Carbonate State Space

Conversational Description

Carbon dioxide, also called “$\ce{CO2}$”, is a gas produced by life and by burning fossil fuels (gas, oil, and coal, to name a few). The amount of $\ce{CO2}$ in the air around us is going up because we burn fossil fuels. This change is invisible to us, but it represents a big shift in the environment around us. For some living things, such as life in the oceans, it completely changes the environment around them. Imagine if suddenly your house had half as much food or water, or twice as much. You would probably change the way you live. In one case you might ration resources by taking fewer showers or eating smaller meals, but in the other you might need to worry about food spoiling or flooding your house. The goal of this project is to predict what sorts of changes are expected for life in the oceans, as $\ce{CO2}$ rises in the world.

When the amount of $\ce{CO2}$ in the air increases, the amount of $\ce{CO2}$ in the oceans will also increase. This is because the water in the ocean is good at absorbing $\ce{CO2}$ from the air above it. In both the air and in the water, when the amount of $\ce{CO2}$ increases, many other things also change. One thing we already see is that seawater is becoming acidic. Acids can wreak havoc on the tissues of living things like coral (remember when Walter White and Jesse used acid to dissolve something in Breaking Bad?). We don’t know yet what other aspects of the ocean will change, but we have an idea. Returning to the food and water example, if the amount of water in your house goes up, you should expect the wood in the walls to start rotting and mold to start growing. What else will happen in the ocean as the $\ce{CO2}$ levels go up?

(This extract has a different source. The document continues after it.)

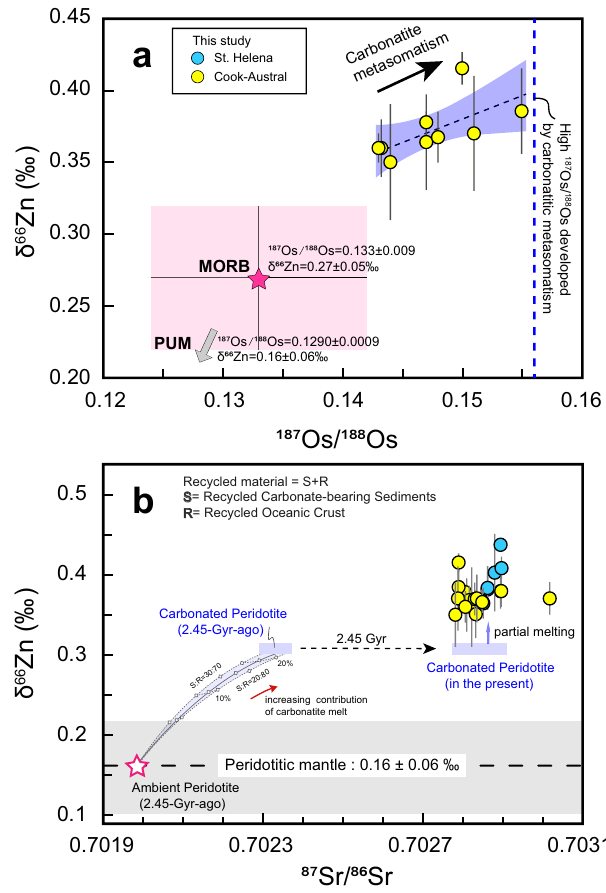
Fig. 3 | Variations in δ 66 Zn versus age-corrected 187 Os/ 188 Os values (a) and 87 Sr/ 86 Sr values (b) of HIMU basalts. In Figure 3a, Age-corrected 187 Os/ 188 Os values for Cook-Austral samples are from ref. 35 (Supplementary Table 7). The blue line represents the calculated high 187 Os/ 188 Os ratio (0.156, ref. 16) for carbonatite- metasomatized peridotite mantle 16 . Error bars on δ 66 Zn represent 2 standard deviations (2SD) uncertainties. In Figure 3b, δ 66 Zn value of peridotitic mantle is given by ref. 27. The black dashed line marks the average value and the gray fi eld highlightsthe uncertaintyrange.Alldatasource forfactorsofcalculationsin a and b are given in Supplementary Information, Note 6. MORB=Mid-Ocean Ridge Basalt. PUM=Primitive Upper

In this project we’re going to focus on finding out what else we expect to change in the ocean as the amount of $\ce{CO2}$ increases. Specifically, we want to find out what changes will happen that will affect living things. All living things are made up of cells, and those cells have to move charged particles, like protons, in and out of themselves to stay alive. The “machinery” that cells use to do this are called “ion pumps”. Ion pumps work sort of like air conditioning in your house. In the same way your air conditioning adjusts the temperature of your home to keep you comfortable, ion pumps adjust the acidity in the cells to keep them happy. When the protons are pumped out of the cell, the water around the cell becomes more acidic. What if the water is already acidic? That will change how efficient the pump is. The effect on the cell’s chances of survival will depend on what it is using the pump for. So as a specific example we want to predict how the $\ce{CO2}$ in the air will work its way into the oceans and then influence the ion pumps living things depend on for survival.

Technical Description

The amount of $\ce{CO2}$ in the atmosphere is increasing as a result of human activity and feedback from the Earth system. The oceans, home to roughly $50\%$ of Earth’s primary biological production, absorb a large percentage of this $\ce{CO2}$, driving numerous changes in seawater chemistry. This project seeks to quantify the consequences of rising atmospheric $\ce{CO2}$ on chemical speciation in seawater, and to demonstrate how these predictions can be used to identify chemical changes that are likely to change selective pressure within marine ecosystems.

We will perform chemical speciation calculations of seawater under increasing concentrations of atmospheric $\ce{CO2}$ while accounting for uncertainty and variation within the composition of modern seawater. The resulting thermodynamic database will be unprecedented in its size and scope, and accompanied by novel tools designed to

  1. analyze and compare environmental measurements actively being generated from a host of globally distributed sampling stations;
  2. quantify the distance between different seawater compositions in all thermodynamic and compositional dimensions;
  3. estimate missing compositional data between disparate oceanic observations; and
  4. make thermodynamic predictions about future seawater compositions and their effect on biogeochemical cycles.

To demonstrate how these thermodynamic predictions can be used to understand the future of living systems in the ocean, we will use the dataset to estimate the expected change in energetic efficiencies of membrane ion pumps, which are ubiquitous in the biosphere.

Taken together, the results of this project will demonstrate a novel approach to understanding the integration of geochemical and biological systems by deploying high throughput thermodynamic calculations and demonstrating how they can be used to anticipate biological changes. This will power a new, data-driven paradigm for the prediction and study of anthropogenic changes in the biosphere.